Of course, there is more to it than that. Because monetary policy operates with lags, central banks must avoid fixating on the here and now, and instead use imperfect forecasts to anticipate the future effects of their decisions. In the Fed’s case, the presumption that the US will soon approach full employment has caused the so-called dual mandate to collapse into one target: getting inflation back to 2%.

Here, the Fed is making a fatal mistake, as it relies heavily on a timeworn inflation-forecasting methodology that filters out the “special factors” driving the often volatile prices of goods like food and energy. The logic is that the price fluctuations will eventually subside, and headline price indicators will converge on the core rate of inflation.

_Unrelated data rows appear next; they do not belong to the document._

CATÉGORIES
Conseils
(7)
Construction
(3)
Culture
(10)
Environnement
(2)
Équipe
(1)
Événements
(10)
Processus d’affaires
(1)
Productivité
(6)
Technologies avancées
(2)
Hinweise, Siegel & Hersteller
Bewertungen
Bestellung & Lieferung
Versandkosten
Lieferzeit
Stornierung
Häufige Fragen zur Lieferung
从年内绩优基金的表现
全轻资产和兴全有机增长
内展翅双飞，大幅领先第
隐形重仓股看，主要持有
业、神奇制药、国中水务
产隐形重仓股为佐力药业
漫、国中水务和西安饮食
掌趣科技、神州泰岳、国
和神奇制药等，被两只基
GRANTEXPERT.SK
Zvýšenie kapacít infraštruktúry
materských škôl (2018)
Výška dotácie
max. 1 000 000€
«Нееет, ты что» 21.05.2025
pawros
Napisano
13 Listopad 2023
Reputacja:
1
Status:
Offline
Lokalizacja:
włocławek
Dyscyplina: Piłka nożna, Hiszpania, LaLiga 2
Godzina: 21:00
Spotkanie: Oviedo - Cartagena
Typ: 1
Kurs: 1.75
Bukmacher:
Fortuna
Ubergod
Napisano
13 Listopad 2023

This approach failed spectacularly when it was adopted in the 1970s, causing the Fed to underestimate virulent inflation. And it is failing today, leading the Fed consistently to overestimate underlying inflation. Indeed, with oil prices having plunged by 50% over the past year, the Fed stubbornly maintains that faster price growth – and the precious inflation rate of 2% – is just around the corner.

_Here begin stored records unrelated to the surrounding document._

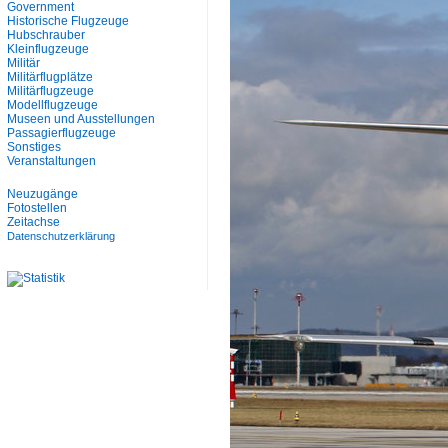
Government
Historische Flugzeuge
Hubschrauber
Kleinflugzeuge
Militär
Militärflugplätze
Militärflugzeuge
Modellflugzeuge
Museen und Ausstellungen
Passagierflugzeuge
Sonstiges
Veranstaltungen
Neuzugänge
Fotostellen
Zeitachse
Datenschutzerklärung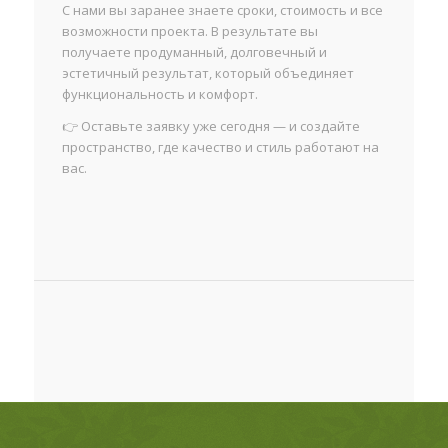
С нами вы заранее знаете сроки, стоимость и все
возможности проекта. В результате вы
получаете продуманный, долговечный и
эстетичный результат, который объединяет
функциональность и комфорт.
👉 Оставьте заявку уже сегодня — и создайте
пространство, где качество и стиль работают на
вас.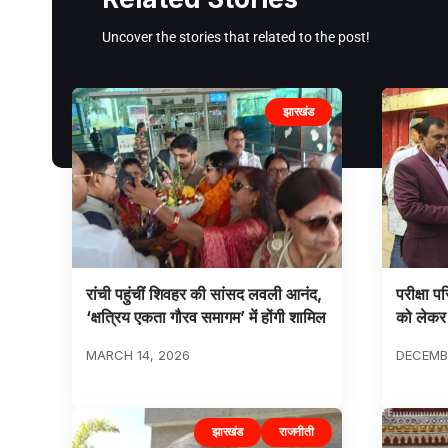
Uncover the stories that related to the post!
झारखंड
रांची पहुंचीं शिवहर की सांसद लवली आनंद,
परीक्षा प
‘क्षत्रिय एकता गौरव समागम’ में होंगी शामिल
को लेकर छ
MARCH 14, 2026
DECEMBE
झारखंड
राजनीती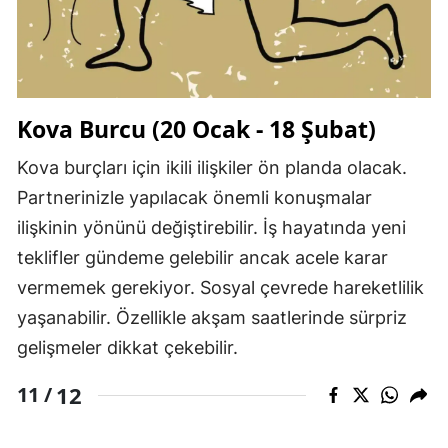
Kova Burcu (20 Ocak - 18 Şubat)
Kova burçları için ikili ilişkiler ön planda olacak.
Partnerinizle yapılacak önemli konuşmalar
ilişkinin yönünü değiştirebilir. İş hayatında yeni
teklifler gündeme gelebilir ancak acele karar
vermemek gerekiyor. Sosyal çevrede hareketlilik
yaşanabilir. Özellikle akşam saatlerinde sürpriz
gelişmeler dikkat çekebilir.
12
11 /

Missing from this logic is an appreciation of the new and powerful global forces that are bearing down on inflation. According to the International Monetary Fund’s latest outlook, the price deflator for all advanced economies should increase by just 1.5% annually, on average, from now to 2020 – not much higher than the crisis-depressed 1.1% pace of the last six years. Moreover, most wholesale prices around the world remain in outright deflation.

But, rather than recognize the likely drivers of these developments – namely, a seemingly chronic shortfall of global aggregate demand amid a supply glut and a deflationary profusion of technological innovations and new supply chains – the Fed continues to minimize the deflationary impact of global forces. It would rather attribute low inflation to successful inflation targeting, and the Great Moderation that it presumably spawned.